The accelerating adoption of technology is highlighting new risks, such as intensified cyber attacks, increased operational disruptions and more persistent algorithmic biases, according to a new World Economic Forum (WEF) report released in New York on Thursday.
Financial institutions, technology firms, policy-makers and regulators must work collectively on mitigation, the global institution concluded.
The report, Beneath the Surface: Technology-driven systemic risks and the continued need for innovation, is the first publication in the WEF’s two-part Technology, Innovation and Systemic Risk research initiative.
Prepared in collaboration with Deloitte, the report explores the relationship between increased technology adoption and the “potential shock of cascading risk factors”.

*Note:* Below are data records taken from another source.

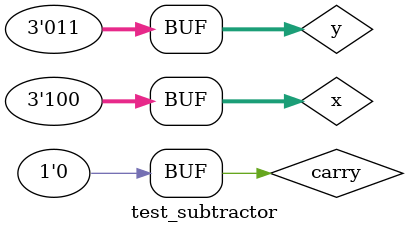
<source format=v>

module subtractor(output [16:0]s, input [2:0]a, input [2:0]b, input carryIn); 


xor X1(s[0],a[0],b[0]);
xor X2(s[1],a[1],b[1]);
xor X3(s[2],a[2],b[2]);

and A1(s[7],~a[0],b[0]);
and A2(s[6],~a[1],b[1]);
and A3(s[5],~a[2],b[2]);


xor X4(s[11],s[0],carryIn);
xor X5(s[10],s[1],carryIn);
xor X6(s[9],s[2],carryIn);


and A5(s[15],~s[0],carryIn);
and A6(s[14],~s[1],carryIn);
and A7(s[13],~s[2],carryIn);


xor  O1(s[16],s[7],s[6],s[5],s[15],s[14],s[13]);


endmodule // subtractor 
module test_subtractor; 
// ------------------------- definir dados 
reg [2:0]x; 
reg  [2:0]y; 
reg carry; 
wire [16:0] soma; 


subtractor Sub(soma,x,y,carry);
// ------------------------- parte principal 
initial begin 
$display("Exemplo0022 - Fernando dos Santos Silva - 414506"); 
$display("Test ALU's full adder"); 
$display("x  -  y  = sinal resultado");
#1 x=4'b0000; y=4'b0000; carry=1'b0;
$monitor("%3b - %3b = %1b ", x,y,soma[8],soma[9],soma[10],soma[11]);    //soma[11:8]>>carry out,soma[16]>>saida
#1 x=4'b1010; y=4'b1101; carry=1'b0;
#1 x=4'b0111; y=4'b0011; carry=1'b0;
#1 x=4'b0100; y=4'b1011; carry=1'b0;


// projetar testes do somador complete 
end 
endmodule // test_subtractor 
</source>
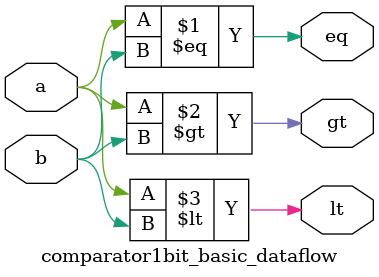
<source format=v>
module comparator1bit_basic_dataflow(input a, input b, output eq, output gt, output lt);

    assign eq = (a == b);
    assign gt = (a > b);
    assign lt = (a < b);

endmodule

</source>
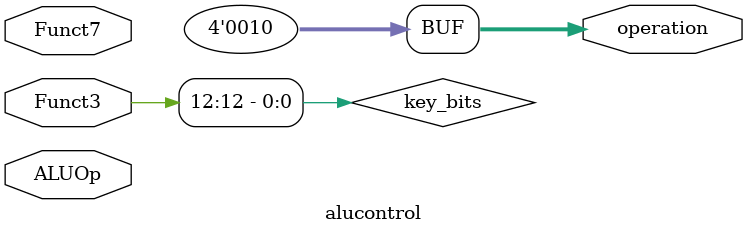
<source format=v>
module alucontrol#(parameter delay = 100)(input [1:0] ALUOp,input [31:25] Funct7,input [14:12] Funct3,output reg [3:0] operation);
    
    assign key_bits = {ALUOp, Funct7[30], Funct3};
    
    always @(key_bits) begin
      operation = 4'bz;

      casex(key_bits)
        6'b00xxxx: operation = 4'b0010;
        6'bx1xxxx: operation = 4'b0110;
        6'b1x0000: operation = 4'b0010;
        6'b1x1000: operation = 4'b0110;
        6'b1x0111: operation = 4'b0000;
        6'b1x0110: operation = 4'b0001;
      endcase
    end
  
endmodule

</source>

The report notes that hackers, disasters or geopolitics expose interconnected financial systems to a growing array of known and unknown vulnerabilities.
“This comprehensive study aims to establish a sector-wide understanding of technology-driven risks, and deliver insights for all stakeholders,” Drew Propson, the WEF’s head of technology and innovation in financial services, said.
“The need for continuing innovation, and for multiple financial sector entities to increase collaborative efforts, couldn’t be more critical as we work toward risk mitigation.”
Poor Defence Mechanisms
Problems highlighted in the report include lagging cyber-defence mechanisms, increasing business disruptions, talent scarcity, climate change imperatives and rising geopolitical tensions.
Certain financial services entities are not under the purview of financial services supervision and regulation, the report notes.
“While many emerging use cases of systemic risk mitigation are being developed in collaboration, there is no industry-wide vision of the future across most jurisdictions,” Propson said.
“And while the potential for technology to enhance risk mitigation is undeniable, addressing systemic risk must start with the basics.”
The report cites examples such as the SolarWinds breach, where a digital supply chain attack compromised almost 20,000 interconnected companies including major financial institutions and information technology vendors.
“We must move towards safe sharing of risk-based data across institutions and jurisdictions,” Rob Galaski, vice-chair and deputy global financial services leader at Deloitte, said.
“Systemically important institutions are currently defined by traditional measures of balance sheet size and a dated notion of what constitutes a financial institution,” he adds. “As our report points out, new measures such as size of network should also be considered when determining systemic significance.”